J&J should further reduce the price and offer the lower price to all countries with a high DR-TB burden so more lives can be saved, MSF said.
This is even more critical as J&J is currently the sole manufacturer of bedaquiline and has patented the drug in most countries, which means it controls the price at which the drug is sold and blocks more affordable generic versions from being made available. For example, J&J’s monopoly blocks other manufacturers in India and elsewhere from producing and supplying more affordable generic versions. While the corporation’s patent on the base compound of bedaquiline expires in 2023, it has resorted to “patent evergreening” by filing additional patents to extend its patent monopoly on the drug to 2027 in many TB-affected countries. Generic manufacturers say they are able to produce more affordable versions starting in 2021 but are blocked from entering the market by J&J’s patent. MSF has been calling on J&J not to enforce its patents on bedaquiline and cease its efforts to prolong its monopoly through patent extensions that would further delay the availability of quality-assured generic versions of the drug.
MSF has been pressuring J&J to lower the price of bedaquiline since it came to market in 2012. Last year, MSF launched a global campaign alongside people living with TB, activists, and civil society members urging J&J to cut by more than half the price it charges for the drug in low- and some middle-income countries to $1 per day. More than 120,700 people signed petitions calling on J&J to drop the price.

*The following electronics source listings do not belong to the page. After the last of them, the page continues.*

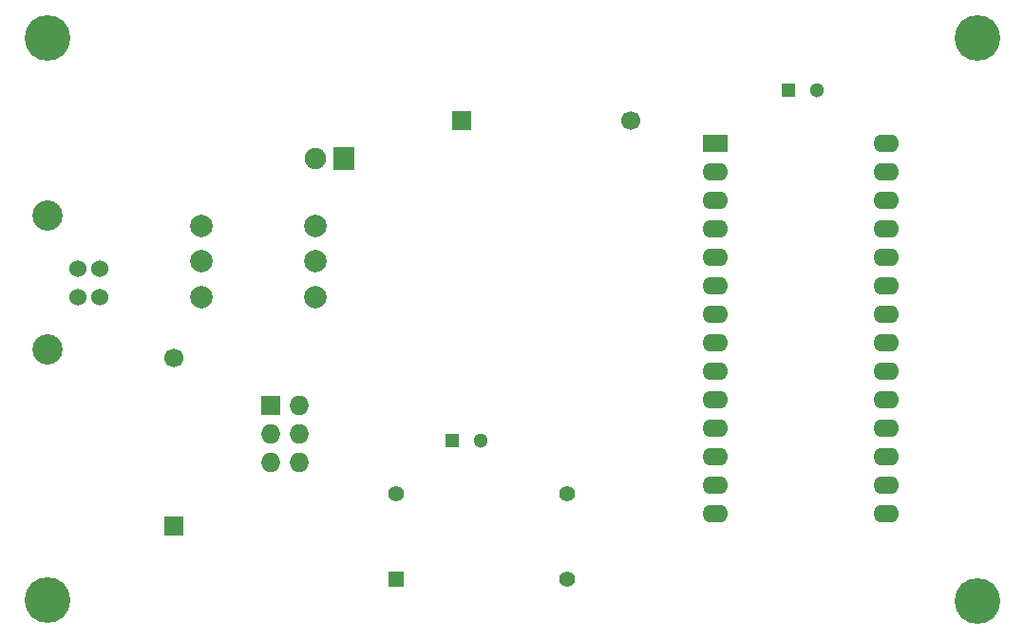
<source format=gbr>
G04 #@! TF.FileFunction,Soldermask,Bot*
%FSLAX46Y46*%
G04 Gerber Fmt 4.6, Leading zero omitted, Abs format (unit mm)*
G04 Created by KiCad (PCBNEW (2015-07-24 BZR 5991)-product) date Tuesday, July 28, 2015 'PMt' 09:28:55 PM*
%MOMM*%
G01*
G04 APERTURE LIST*
%ADD10C,0.100000*%
%ADD11C,4.064000*%
%ADD12R,1.900000X2.000000*%
%ADD13C,1.900000*%
%ADD14R,1.727200X1.727200*%
%ADD15O,1.727200X1.727200*%
%ADD16R,2.286000X1.574800*%
%ADD17O,2.286000X1.574800*%
%ADD18R,1.700000X1.700000*%
%ADD19C,1.700000*%
%ADD20R,1.300000X1.300000*%
%ADD21C,1.300000*%
%ADD22C,1.998980*%
%ADD23R,1.397000X1.397000*%
%ADD24C,1.397000*%
%ADD25C,1.524000*%
%ADD26C,2.700020*%
G04 APERTURE END LIST*
D10*
D11*
X109575600Y-81026000D03*
X192481200Y-81026000D03*
X192481200Y-131267200D03*
D12*
X136017000Y-91821000D03*
D13*
X133477000Y-91821000D03*
D14*
X129540000Y-113792000D03*
D15*
X132080000Y-113792000D03*
X129540000Y-116332000D03*
X132080000Y-116332000D03*
X129540000Y-118872000D03*
X132080000Y-118872000D03*
D16*
X169164000Y-90424000D03*
D17*
X169164000Y-92964000D03*
X169164000Y-95504000D03*
X169164000Y-98044000D03*
X169164000Y-100584000D03*
X169164000Y-103124000D03*
X169164000Y-105664000D03*
X169164000Y-108204000D03*
X169164000Y-110744000D03*
X169164000Y-113284000D03*
X169164000Y-115824000D03*
X169164000Y-118364000D03*
X169164000Y-120904000D03*
X169164000Y-123444000D03*
X184404000Y-123444000D03*
X184404000Y-120904000D03*
X184404000Y-118364000D03*
X184404000Y-115824000D03*
X184404000Y-113284000D03*
X184404000Y-110744000D03*
X184404000Y-108204000D03*
X184404000Y-105664000D03*
X184404000Y-103124000D03*
X184404000Y-100584000D03*
X184404000Y-98044000D03*
X184404000Y-95504000D03*
X184404000Y-92964000D03*
X184404000Y-90424000D03*
D18*
X120904000Y-124587000D03*
D19*
X120904000Y-109587000D03*
D18*
X146558000Y-88392000D03*
D19*
X161558000Y-88392000D03*
D20*
X145669000Y-116967000D03*
D21*
X148169000Y-116967000D03*
D20*
X175641000Y-85725000D03*
D21*
X178141000Y-85725000D03*
D22*
X133477000Y-104140000D03*
X123317000Y-104140000D03*
X133477000Y-100965000D03*
X123317000Y-100965000D03*
X123317000Y-97790000D03*
X133477000Y-97790000D03*
D23*
X140716000Y-129286000D03*
D24*
X155956000Y-129286000D03*
X155956000Y-121666000D03*
X140716000Y-121666000D03*
D11*
X109626400Y-131165600D03*
D25*
X114300000Y-101600000D03*
X114300000Y-104140000D03*
X112301020Y-104140000D03*
X112301020Y-101600000D03*
D26*
X109601000Y-96870520D03*
X109601000Y-108869480D03*
M02*

</source>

“We’ve protested outside of J&J’s global headquarters and its offices around the world, alongside people who have survived TB and its painful, arduous treatment, urging the corporation to drop the price of this lifesaving drug,” said Lara Dovifat, campaigns and advocacy advisor at MSF’s Access Campaign. “While we anxiously wait for more affordable generic versions of bedaquiline to become available, we want to urge governments to make sure their people with DR-TB get today’s best-possible treatment, and today’s price reduction is a helpful step.”
MSF is the largest non-governmental provider of TB treatment worldwide and has been involved in TB care for 30 years, often working alongside national health authorities to treat people in a wide variety of settings, including chronic conflict zones, urban slums, prisons, refugee camps, and rural areas. As of September 2019, across MSF projects in 14 countries, more than 2,000 people have been treated with the newer TB drugs bedaquiline and delamanid, including 1,517 with bedaquiline, 429 with delamanid, and 429 with a combination of both medicines. Globally, an estimated 484,000 people developed DR-TB in 2018, but only 32 percent were treated.